Our girls will acquire western education despite Boko Haram’s warnings – Dapchi parents insists

191

Some parents of the just released Dapchi school girls have reiterated that their children will continue to acquire western education despite Boko Haram’s threat of not doing so to avoid risking another abduction.

The members of the sect who returned the girls to Dapchi on Wednesday were said to have left a strong warning to the residents that they should not send their children to school again or they would risk being abducted.

Some of the freed girls were also said to have claimed that the insurgents warned them on the verge of their release that they should not return to western education if they did not want to be abducted again.

But some of the parents who spoke with newsmen on Friday said the threats issued by the sect would not deter them from getting their daughters educated.

Musa Kalla, father of Zara Musa, one of the girls abducted and brought back safely, said: “No one can stop me from educating my daughter. It is not possible for me to obey Boko Haram on that kind of advice.

“God is the creator and the maker of everything that happens in this world. My daughter Insha Allah (by God’s grace) will continue with her school and become what God has destined her to be.”

Another parent, Fatima Abdullahi, said that having not gone to school herself, she would never compromise her daughter’s education.

She said: “I didn’t go to school, but I know that education is very important.

“It is not possible for somebody to stop the education of my daughter except God says so.

“What Boko Haram is saying is not possible for us to follow.

“Our children will continue to go to school.

“Islam does not forbid knowledge.”

Fatima said that while her daughter may no longer school in Dapchi, she would not object the idea of her continuing her education elsewhere if that became necessary.

“We cannot say now because our children are not in our custody but in the custody of the government.

“But like I said, my daughter will go to school even if government decides to return her to me, but it may not be this school in Dapchi because we cannot have any rest of mind if our children are in that school.”

The Secretary of the Forum of Parents of the missing Dapchi girls, Kachalla Bukar, who interacted with the insurgents when they came to Dapchi to drop off the girls including his daughter, Aisha, categorically said her daughter would continue schooling but not in Dapchi.

He said with the kind of confidence and weapons he saw the Boko Haram insurgents display, he was convinced that nobody could stop them from going to anywhere they want to go.

“In fact, they can even enter Damaturu and abduct girls in any school they want to,” he said.

Asked whether he would heed Boko Haram’s advice to keep his daughter at home, Kachalla said: “We cannot send them to that particular school. It’s not safe for us to keep them at home either.

“There is no security in that school. I can send her to either school in Nguru, Maiduguri or any other state apart from Yobe, because I have confidence that those guys can come to Damaturu and abduct girls if they want to.

“I feel that Nguru is safer because there is a barrack there and it has only one road and plenty rivers, unlike Damaturu and Potiskum which are so porous.

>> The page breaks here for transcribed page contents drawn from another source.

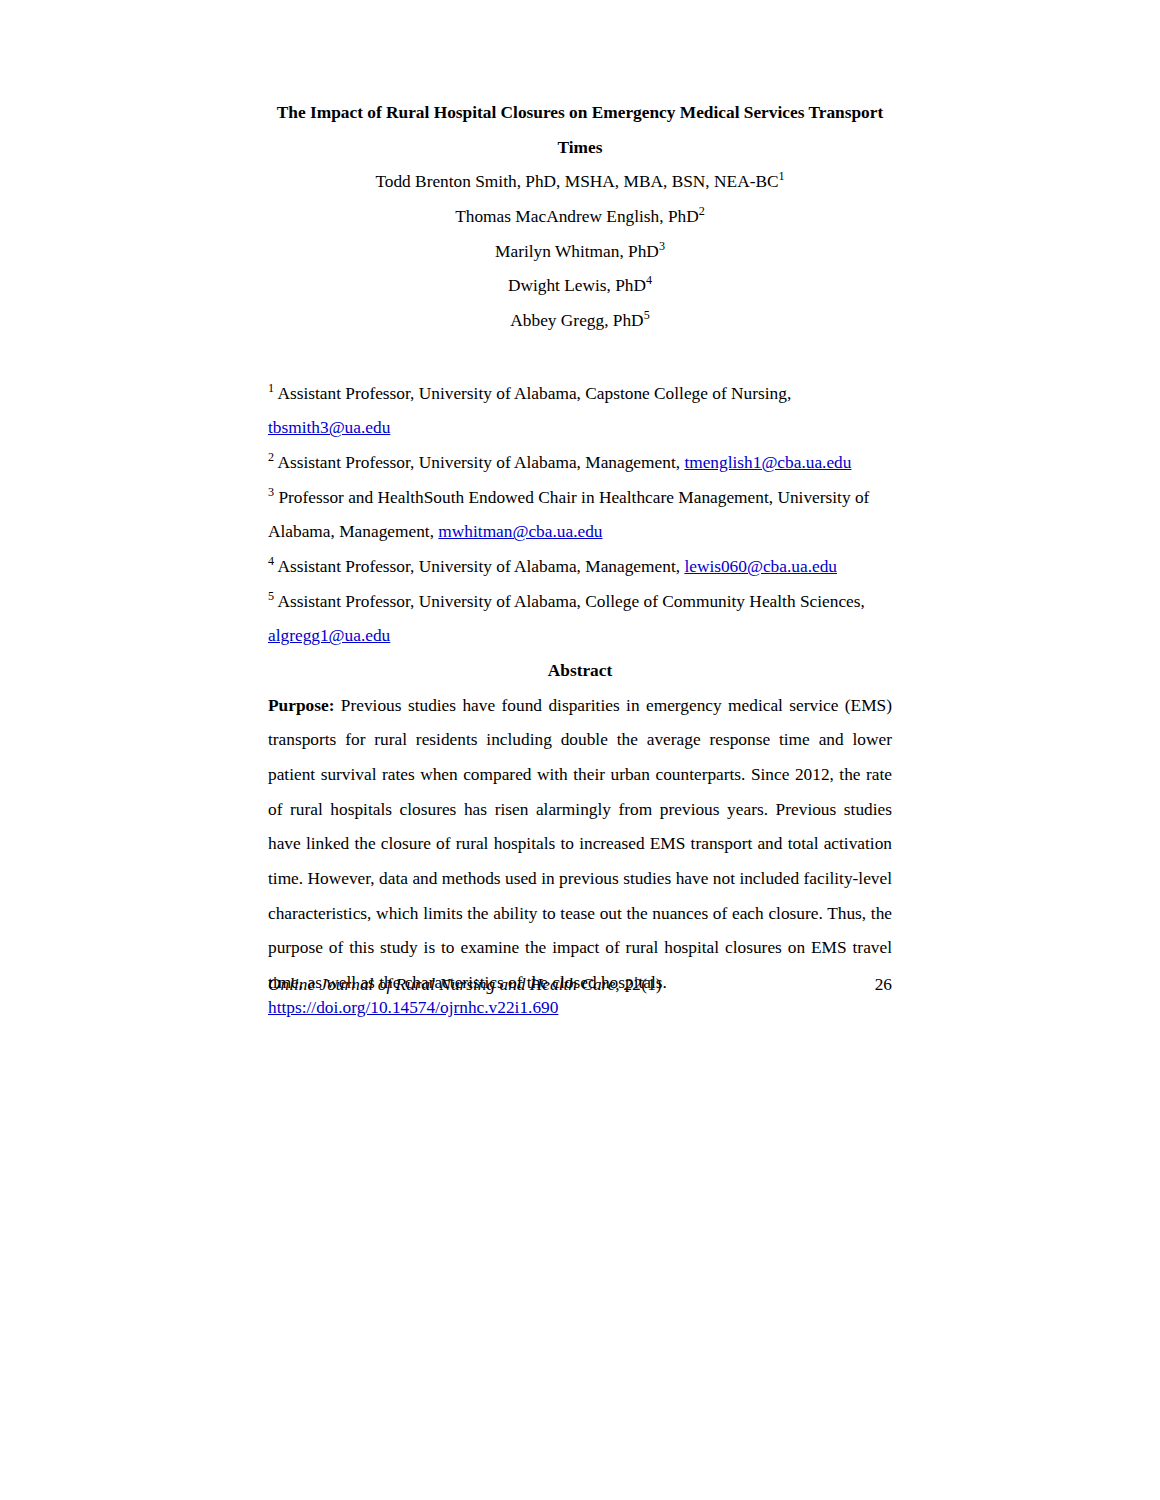The Impact of Rural Hospital Closures on Emergency Medical Services Transport Times
Todd Brenton Smith, PhD, MSHA, MBA, BSN, NEA-BC1
Thomas MacAndrew English, PhD2
Marilyn Whitman, PhD3
Dwight Lewis, PhD4
Abbey Gregg, PhD5
1 Assistant Professor, University of Alabama, Capstone College of Nursing, tbsmith3@ua.edu
2 Assistant Professor, University of Alabama, Management, tmenglish1@cba.ua.edu
3 Professor and HealthSouth Endowed Chair in Healthcare Management, University of Alabama, Management, mwhitman@cba.ua.edu
4 Assistant Professor, University of Alabama, Management, lewis060@cba.ua.edu
5 Assistant Professor, University of Alabama, College of Community Health Sciences, algregg1@ua.edu
Abstract
Purpose: Previous studies have found disparities in emergency medical service (EMS) transports for rural residents including double the average response time and lower patient survival rates when compared with their urban counterparts. Since 2012, the rate of rural hospitals closures has risen alarmingly from previous years. Previous studies have linked the closure of rural hospitals to increased EMS transport and total activation time. However, data and methods used in previous studies have not included facility-level characteristics, which limits the ability to tease out the nuances of each closure. Thus, the purpose of this study is to examine the impact of rural hospital closures on EMS travel time, as well as the characteristics of the closed hospitals.
Online Journal of Rural Nursing and Health Care, 22(1)
https://doi.org/10.14574/ojrnhc.v22i1.690
26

“There are many roads in Damaturu that Boko Haram can follow and you will not catch them.”

Adamu Jumbam, one of the parents whose daughters died in the incident, told our correspondent that he had accepted his fate.

Jumbam said: “I was troubled when other girls were seen on arrival but my daughter Aisha was said to have died along with four others on the day of their abduction.

“All the same, I thank Almighty Allah for this and pray for the repose their souls. We can say the government has tried.”

“The surprising thing is that Boko Haram abducted these girls and still returned then to the heart of the town in broad daylight and went back freely.

“It is absolutely amazing. It troubles our imagination. How will Boko Haram abduct these teenagers over one month, returned them and nothing was done to them?”